Seattle was routed at Miami in 1984 and in 1987 fell 23-20 at Houston in overtime after rallying to tie the game in the final minute of regulation. Seattle won the AFC West for the first time in 1988, only to get top-seeded Cincinnati in the playoff opener and a 21-13 loss.

After a lengthy drought with just one playoff appearance, the Seahawks started their run of success in the middle of 2000s with a wild-card berth and a trip to Green Bay in 2003. Shaun Alexander scored with 51 seconds left to pull Seattle even at 27 and force overtime where, after winning the coin toss, quarterback Matt Hasselbeck told referee Bernie Kukar, "We want the ball and we're going to score," as a playful jab to former teammate Brett Favre.

Hasselbeck then threw an interception on the first possession of overtime that Al Harris returned it 52 yards for a game-winning touchdown.

There was another overtime loss in 2006, this time at Chicago, and losses to Green Bay (2007) and again to the Bears (2010) to complete the eight-pack of road woes.

Carroll said the challenge this week is not getting wrapped up in playing on the road.

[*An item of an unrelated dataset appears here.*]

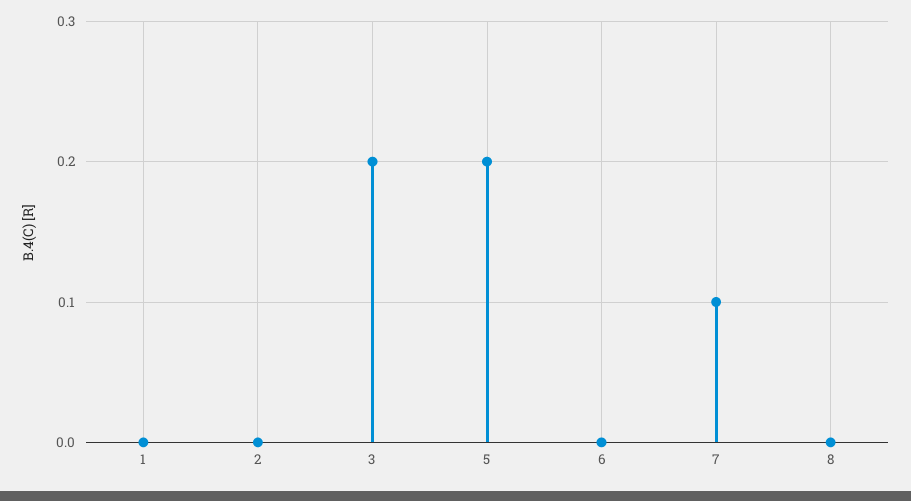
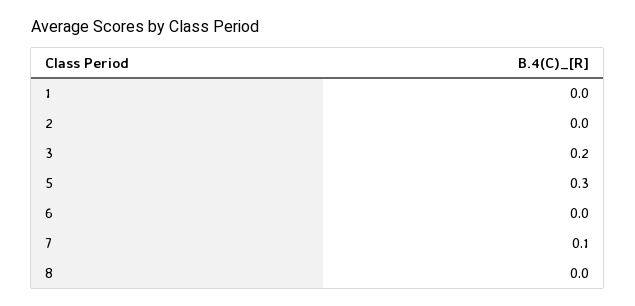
5: 0.2 -> 0.3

"There will be a feel about the playoffs, there's always a kind of air about it that you can sense it's different, but the key is not allowing that to factor in to what it really takes to prepare well and not miss the message," Carroll said. "They will be as excited to play, and I think everybody is going to have great focus this week just because it is the playoffs, but that's something we're trying to create on a regular basis so that when we get to this time we've already been there done that."

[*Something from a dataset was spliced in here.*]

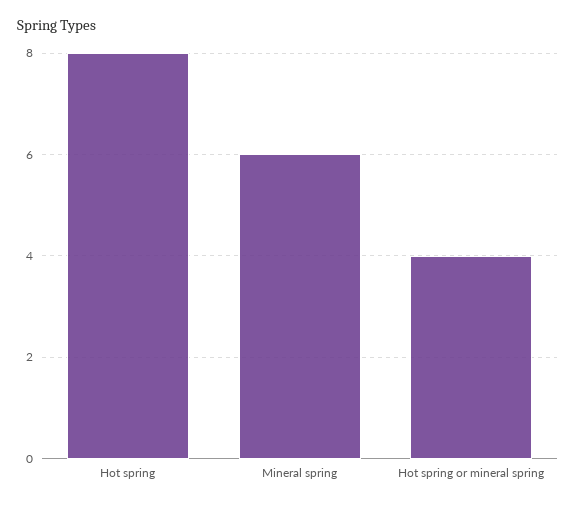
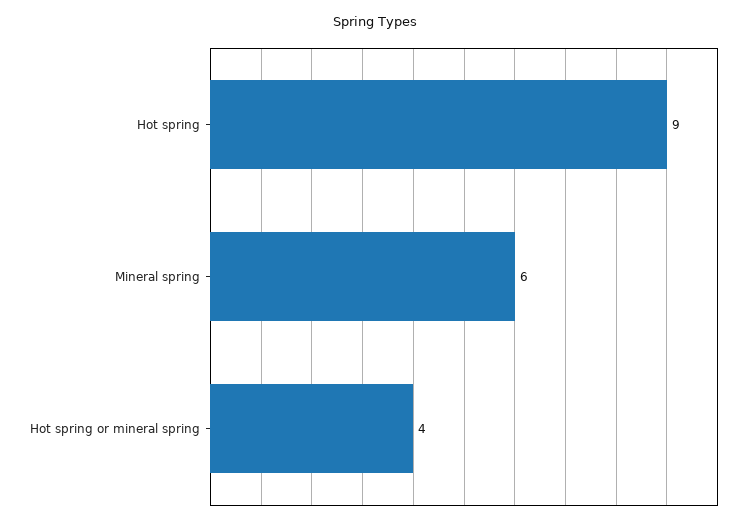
Hot spring: 8 -> 9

Seattle got a significant break in the schedule by landing the late afternoon Sunday game on the opening weekend. The Seahawks are following their normal regular season practice schedule and continuing with a trend of flying to the East Coast two days before kickoff that Carroll started in his first season.

Washington cornerback Josh Wilson knows the difficulty of making that West-to-East trip. He played for the Seahawks from 2007-09 and will now face his former team on Sunday.

"This game being at 4:30 actually may help them a little bit," Wilson said. "It's definitely tough when you have that 1 o'clock game. It feels like about 10 o'clock to you. You wake up three hours before the game, so it's about 7 o'clock in your mind. It's tough to travel that long distance."